▶ WHAT NEEDS TO BE DONE: An exact copy of each line below is needed, with no images in it.

··· AVAILABLE DATA ···

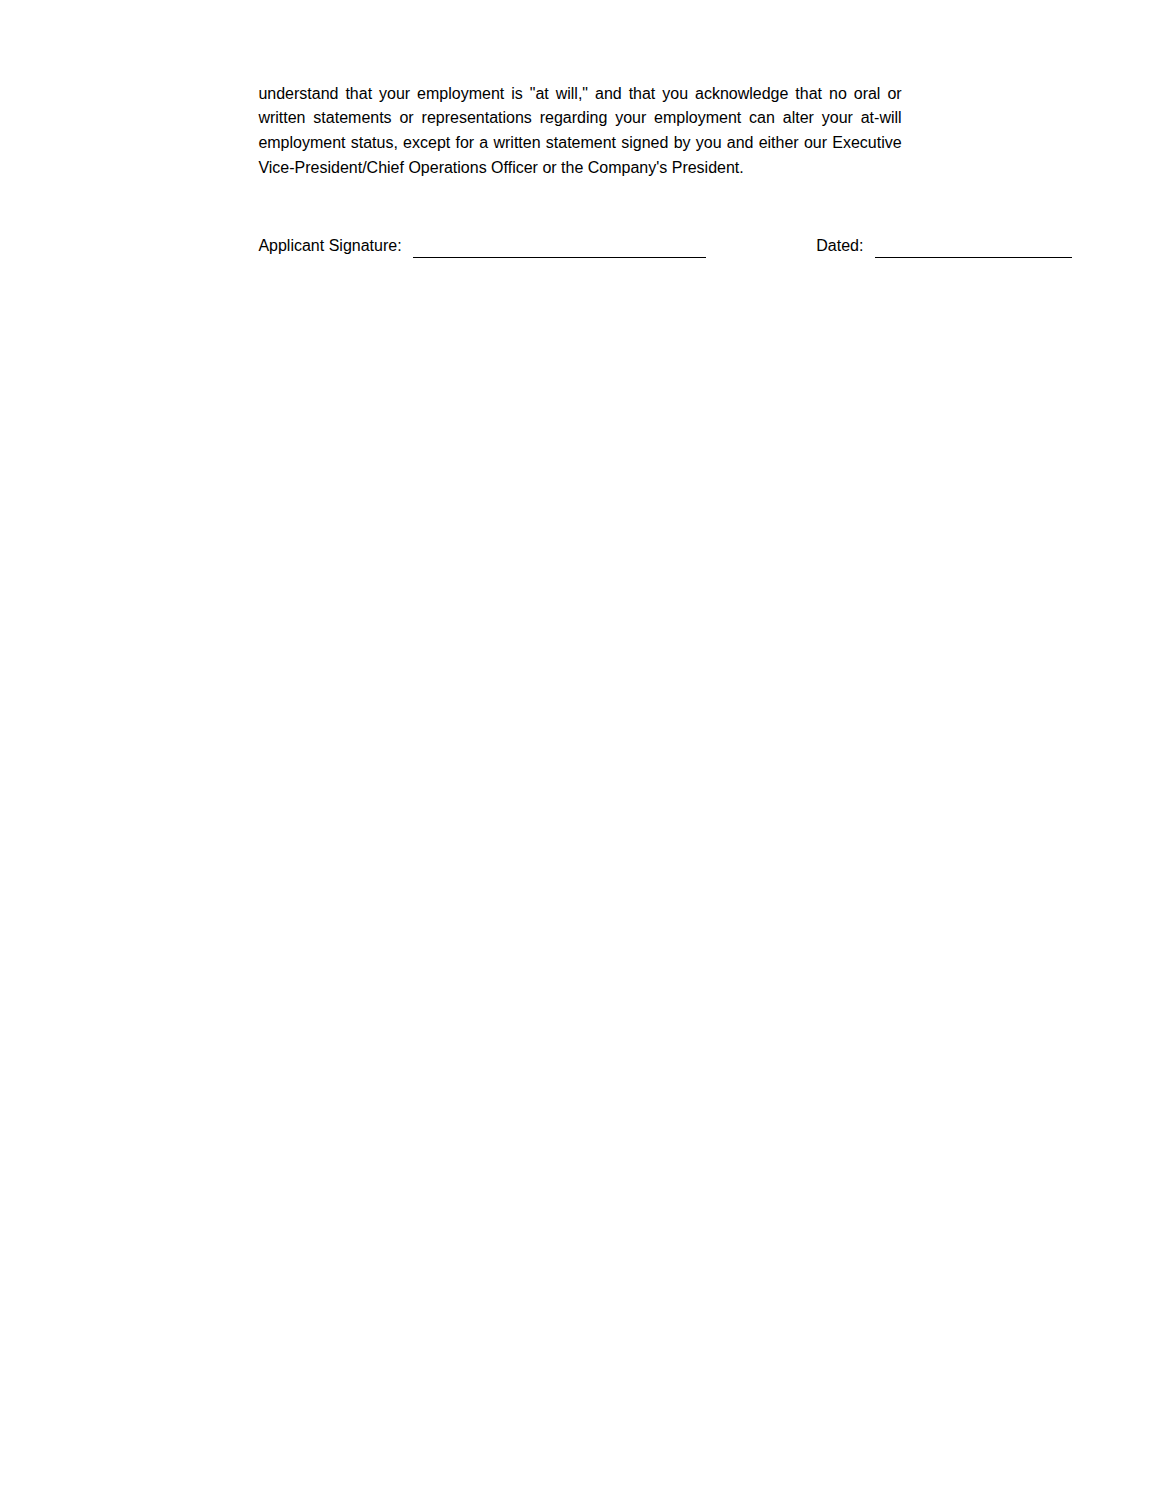understand that your employment is "at will," and that you acknowledge that no oral or written statements or representations regarding your employment can alter your at-will employment status, except for a written statement signed by you and either our Executive Vice-President/Chief Operations Officer or the Company's President.
Applicant Signature:
Dated:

···

▶ REPLY:
understand that your employment is "at will," and that you acknowledge that no oral or written statements or representations regarding your employment can alter your at-will employment status, except for a written statement signed by you and either our Executive Vice-President/Chief Operations Officer or the Company's President.
Applicant Signature:
Dated:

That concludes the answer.